In this context, the advantages of negotiating a peace deal between the RSF and the SAF based on the current military reality are obvious. Sudan, as it was before April 2023, barely functioned as a state; after the battering of the past three years, it is almost inconceivable that it can ever do so again, under either civilian or military rule. Darfur might be landlocked, but the RSF might well sign a peace deal divvying up the country because the militia would keep most of Sudan’s goldfields, which are in Darfur — the source of most of the RSF’s wealth and power.
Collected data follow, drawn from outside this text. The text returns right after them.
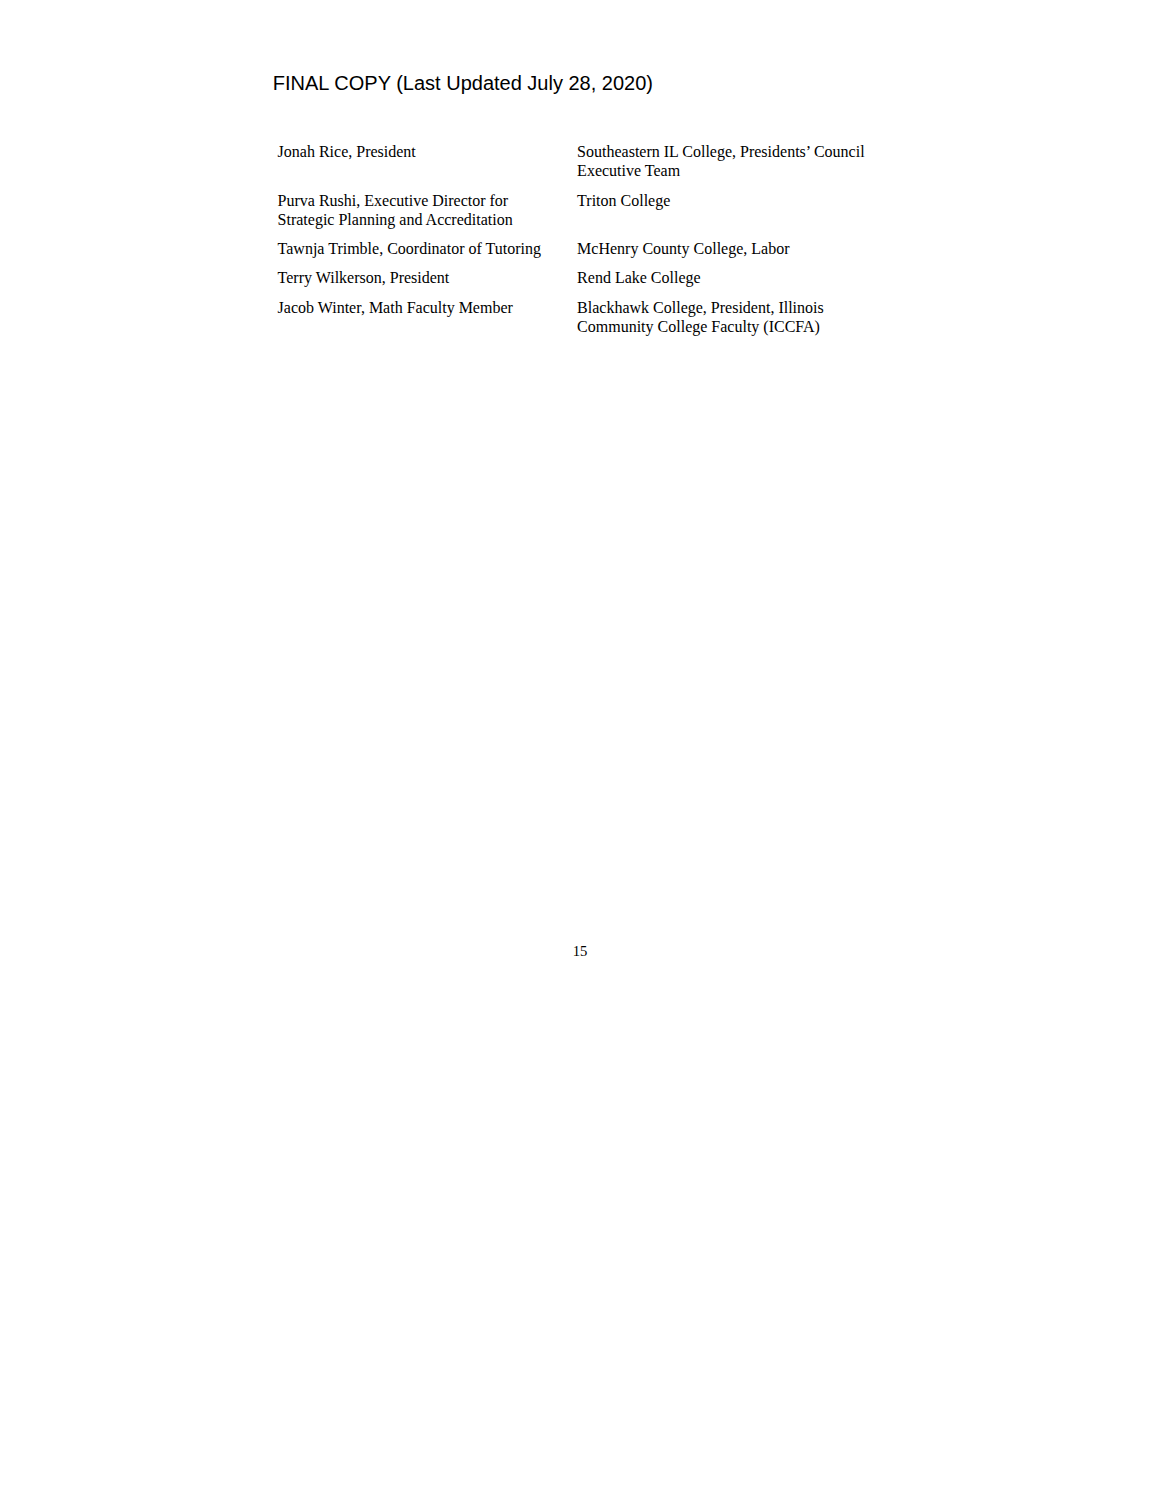FINAL COPY (Last Updated July 28, 2020)
| Jonah Rice, President | Southeastern IL College, Presidents’ Council Executive Team |
| Purva Rushi, Executive Director for Strategic Planning and Accreditation | Triton College |
| Tawnja Trimble, Coordinator of Tutoring | McHenry County College, Labor |
| Terry Wilkerson, President | Rend Lake College |
| Jacob Winter, Math Faculty Member | Blackhawk College, President, Illinois Community College Faculty (ICCFA) |
15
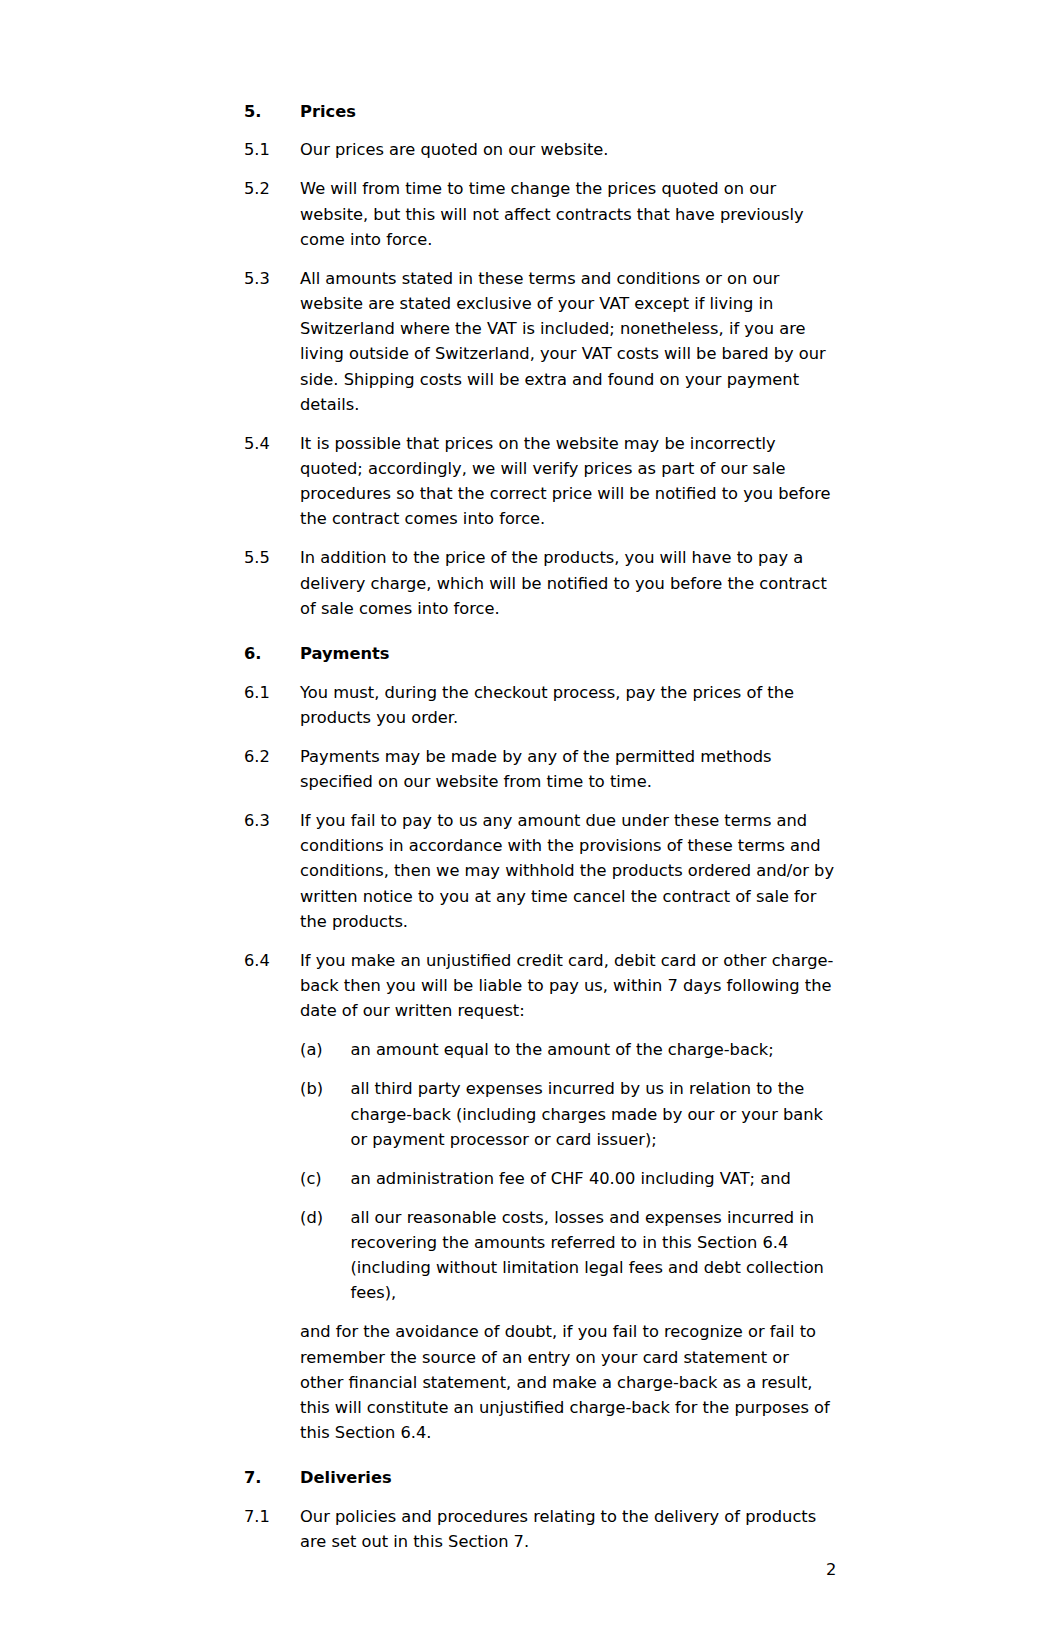5. Prices
5.1
Our prices are quoted on our website.
5.2
We will from time to time change the prices quoted on our website, but this will not affect contracts that have previously come into force.
5.3
All amounts stated in these terms and conditions or on our website are stated exclusive of your VAT except if living in Switzerland where the VAT is included; nonetheless, if you are living outside of Switzerland, your VAT costs will be bared by our side. Shipping costs will be extra and found on your payment details.
5.4
It is possible that prices on the website may be incorrectly quoted; accordingly, we will verify prices as part of our sale procedures so that the correct price will be notified to you before the contract comes into force.
5.5
In addition to the price of the products, you will have to pay a delivery charge, which will be notified to you before the contract of sale comes into force.
6. Payments
6.1
You must, during the checkout process, pay the prices of the products you order.
6.2
Payments may be made by any of the permitted methods specified on our website from time to time.
6.3
If you fail to pay to us any amount due under these terms and conditions in accordance with the provisions of these terms and conditions, then we may withhold the products ordered and/or by written notice to you at any time cancel the contract of sale for the products.
6.4
If you make an unjustified credit card, debit card or other charge-back then you will be liable to pay us, within 7 days following the date of our written request:
(a)
an amount equal to the amount of the charge-back;
(b)
all third party expenses incurred by us in relation to the charge-back (including charges made by our or your bank or payment processor or card issuer);
(c)
an administration fee of CHF 40.00 including VAT; and
(d)
all our reasonable costs, losses and expenses incurred in recovering the amounts referred to in this Section 6.4 (including without limitation legal fees and debt collection fees),
and for the avoidance of doubt, if you fail to recognize or fail to remember the source of an entry on your card statement or other financial statement, and make a charge-back as a result, this will constitute an unjustified charge-back for the purposes of this Section 6.4.
7. Deliveries
7.1
Our policies and procedures relating to the delivery of products are set out in this Section 7.
2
And to accept such a deal, the SAF would keep its suzerainty over Port Sudan, and maybe come to some power-sharing agreement in Khartoum.
A bit of hyper-transactional, bullying Trumpian diplomacy could probably work this through; Trump, anyway, is the only person who can force the UAE to end its support for the RSF, thereby dissuading Hemedti from fighting on. Nudged by his Saudi allies, Trump publicly stated this week that he will now work for a peace deal in Sudan.
The downside of such a deal, of course, is that it would leave the warlords, war criminals and kleptocrats firmly in charge, on both sides, pushing the dreams of a return to civilian rule even further down the line. For now, though, that might be the temporary price to pay for an end to the agony of Sudan. UN humanitarian aid to a desperate Sudanese population can get through, but the aid programmes are desperately under-funded. Any peace deal would restore some hope that such aid won’t just be pilfered, wasted or manipulated by either side for political advantage.